Imphal, June 12 (IANS) Binasakhi is busy these days. No, it’s not with household chores, but this housewife in Manipur capital is occupied because of the economic blockade — she is selling petrol at a premium from her roadside stall.
“Every time there is a general strike or a blockade, I can earn about Rs 1,000 per day,” Binasakhi, 45, told IANS as she sold petrol to a motorist.
Economic blockade is like a perennial curse for people in Manipur who reel under the crippling effects of such agitation. This time, it’s the joint committee of tribal groups that has called for the 10-day blockade. The result has been on the expected lines — prices of the commodities have skyrocketed as panic buying continued.
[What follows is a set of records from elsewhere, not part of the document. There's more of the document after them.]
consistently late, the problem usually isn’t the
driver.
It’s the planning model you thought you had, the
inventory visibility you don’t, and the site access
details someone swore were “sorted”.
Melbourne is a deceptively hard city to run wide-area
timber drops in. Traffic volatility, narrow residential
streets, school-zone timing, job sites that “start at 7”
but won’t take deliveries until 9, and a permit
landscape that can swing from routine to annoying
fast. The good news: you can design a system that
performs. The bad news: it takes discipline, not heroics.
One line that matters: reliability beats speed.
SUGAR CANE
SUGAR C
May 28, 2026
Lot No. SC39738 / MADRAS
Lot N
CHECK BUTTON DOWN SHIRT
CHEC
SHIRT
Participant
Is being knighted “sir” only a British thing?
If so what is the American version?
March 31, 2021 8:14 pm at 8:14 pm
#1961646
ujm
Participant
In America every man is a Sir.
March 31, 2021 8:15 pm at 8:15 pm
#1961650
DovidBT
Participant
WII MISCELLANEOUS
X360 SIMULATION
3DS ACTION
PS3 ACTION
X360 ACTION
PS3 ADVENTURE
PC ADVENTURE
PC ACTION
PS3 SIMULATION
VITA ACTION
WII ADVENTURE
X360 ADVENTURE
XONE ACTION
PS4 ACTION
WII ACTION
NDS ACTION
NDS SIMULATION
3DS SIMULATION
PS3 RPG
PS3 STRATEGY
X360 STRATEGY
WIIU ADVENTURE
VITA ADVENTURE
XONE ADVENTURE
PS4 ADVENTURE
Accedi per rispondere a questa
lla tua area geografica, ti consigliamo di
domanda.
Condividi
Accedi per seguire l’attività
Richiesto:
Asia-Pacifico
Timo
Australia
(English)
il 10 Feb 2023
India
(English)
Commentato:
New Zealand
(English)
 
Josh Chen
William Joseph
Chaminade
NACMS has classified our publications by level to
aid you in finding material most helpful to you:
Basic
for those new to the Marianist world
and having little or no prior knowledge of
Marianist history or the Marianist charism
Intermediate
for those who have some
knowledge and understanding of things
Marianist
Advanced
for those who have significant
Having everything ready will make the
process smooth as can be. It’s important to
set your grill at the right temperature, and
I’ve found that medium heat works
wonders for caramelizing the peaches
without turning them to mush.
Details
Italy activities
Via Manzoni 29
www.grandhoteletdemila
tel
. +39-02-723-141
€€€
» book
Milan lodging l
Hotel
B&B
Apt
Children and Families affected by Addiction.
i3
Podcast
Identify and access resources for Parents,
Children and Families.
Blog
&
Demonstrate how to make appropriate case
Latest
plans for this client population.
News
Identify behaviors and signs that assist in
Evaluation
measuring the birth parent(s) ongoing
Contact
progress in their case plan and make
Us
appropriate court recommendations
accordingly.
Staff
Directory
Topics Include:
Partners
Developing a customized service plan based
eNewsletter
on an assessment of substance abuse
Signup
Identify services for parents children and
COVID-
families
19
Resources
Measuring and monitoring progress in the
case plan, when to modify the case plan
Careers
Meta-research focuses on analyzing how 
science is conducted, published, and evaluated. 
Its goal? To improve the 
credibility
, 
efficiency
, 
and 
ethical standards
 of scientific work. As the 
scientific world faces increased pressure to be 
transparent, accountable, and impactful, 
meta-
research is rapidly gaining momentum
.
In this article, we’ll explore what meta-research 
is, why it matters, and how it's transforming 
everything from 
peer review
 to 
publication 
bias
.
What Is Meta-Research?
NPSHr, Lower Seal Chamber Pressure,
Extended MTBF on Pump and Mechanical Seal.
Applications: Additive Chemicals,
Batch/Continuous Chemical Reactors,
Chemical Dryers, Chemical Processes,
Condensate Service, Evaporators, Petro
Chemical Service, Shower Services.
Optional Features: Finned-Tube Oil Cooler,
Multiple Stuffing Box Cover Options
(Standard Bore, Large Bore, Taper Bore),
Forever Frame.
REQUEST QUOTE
Petrol and diesel have become a luxury, as the fuel stations remain closed.
So how could Binasakhi source petrol?
It’s an open secret here. Whenever there is a blockade or strike in Manipur, hundreds of women like Binasakhi team up with certain fuel station employees who provide petrol and diesel for an additional charge of Rs 10 to Rs 15 per litre. The fuel is collected in jerrycans and bottles by these women. And then the housewives use their entrepreneurial skills to sell petrol and diesel by jacking up the prices by another Rs 10 or Rs 15 depending on the demand.
“The police don’t trouble us even though we sit on the roadside under umbrellas to sell petrol and diesel,” said Nungshibi, 40, who is one among the many women who are the only options for motorists to source fuel at such times of crisis.
“We just run away in case the jerrycans catch fire due to some accident. Otherwise, it’s all fine here,” she told IANS.
Locals here know that these enterprising women are in reality helping to keep the wheels turning. Or else, life would have been even more miserable in a state which often gets cut off from the rest of the country due to strikes and blockades.
But what happens if the blockade or the strike continues for months?
“In such a situation, the male members of the families source low grade fuel from Myanmar, about 110 kilometres from Imphal. They travel there with scores of jerrycans to collect petrol and diesel,” said a local.
And so this story of unofficial fuel supply chain continues even as people of Manipur brave yet another blockade that has been called to protest against three “anti-tribal” bills passed by the Assembly in 2015.